SOURCE DATA =
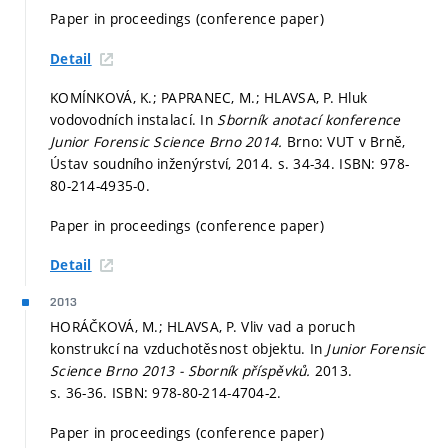
Paper in proceedings (conference paper)
Detail
KOMÍNKOVÁ, K.; PAPRANEC, M.; HLAVSA, P. Hluk
vodovodních instalací. In
Sborník anotací konference
Junior Forensic Science Brno 2014.
Brno: VUT v Brně,
Ústav soudního inženýrství, 2014.
s. 34-34.
ISBN: 978-
80-214-4935-0.
Paper in proceedings (conference paper)
Detail
2013
HORÁČKOVÁ, M.; HLAVSA, P. Vliv vad a poruch
konstrukcí na vzduchotěsnost objektu. In
Junior Forensic
Science Brno 2013 - Sborník příspěvků.
2013.
s. 36-36.
ISBN: 978-80-214-4704-2.
Paper in proceedings (conference paper)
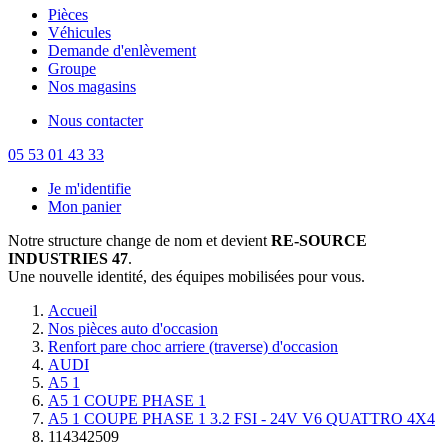
Pièces
Véhicules
Demande d'enlèvement
Groupe
Nos magasins
Nous contacter
05 53 01 43 33
Je m'identifie
Mon panier
Notre structure change de nom et devient
RE-SOURCE
INDUSTRIES 47
.
Une nouvelle identité, des équipes mobilisées pour vous.
Accueil
Nos pièces auto d'occasion
Renfort pare choc arriere (traverse) d'occasion
AUDI
A5 1
A5 1 COUPE PHASE 1
A5 1 COUPE PHASE 1 3.2 FSI - 24V V6 QUATTRO 4X4
114342509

REQUEST = Copy the text of both records again, putting "Contribution to proceedings" wherever "Paper in proceedings" appears and changing nothing else. Omit the pictures from your copy.

RESPONSE TO THIS TASK =
Contribution to proceedings (conference paper)
Detail
KOMÍNKOVÁ, K.; PAPRANEC, M.; HLAVSA, P. Hluk
vodovodních instalací. In
Sborník anotací konference
Junior Forensic Science Brno 2014.
Brno: VUT v Brně,
Ústav soudního inženýrství, 2014.
s. 34-34.
ISBN: 978-
80-214-4935-0.
Contribution to proceedings (conference paper)
Detail
2013
HORÁČKOVÁ, M.; HLAVSA, P. Vliv vad a poruch
konstrukcí na vzduchotěsnost objektu. In
Junior Forensic
Science Brno 2013 - Sborník příspěvků.
2013.
s. 36-36.
ISBN: 978-80-214-4704-2.
Contribution to proceedings (conference paper)
Pièces
Véhicules
Demande d'enlèvement
Groupe
Nos magasins
Nous contacter
05 53 01 43 33
Je m'identifie
Mon panier
Notre structure change de nom et devient
RE-SOURCE
INDUSTRIES 47
.
Une nouvelle identité, des équipes mobilisées pour vous.
Accueil
Nos pièces auto d'occasion
Renfort pare choc arriere (traverse) d'occasion
AUDI
A5 1
A5 1 COUPE PHASE 1
A5 1 COUPE PHASE 1 3.2 FSI - 24V V6 QUATTRO 4X4
114342509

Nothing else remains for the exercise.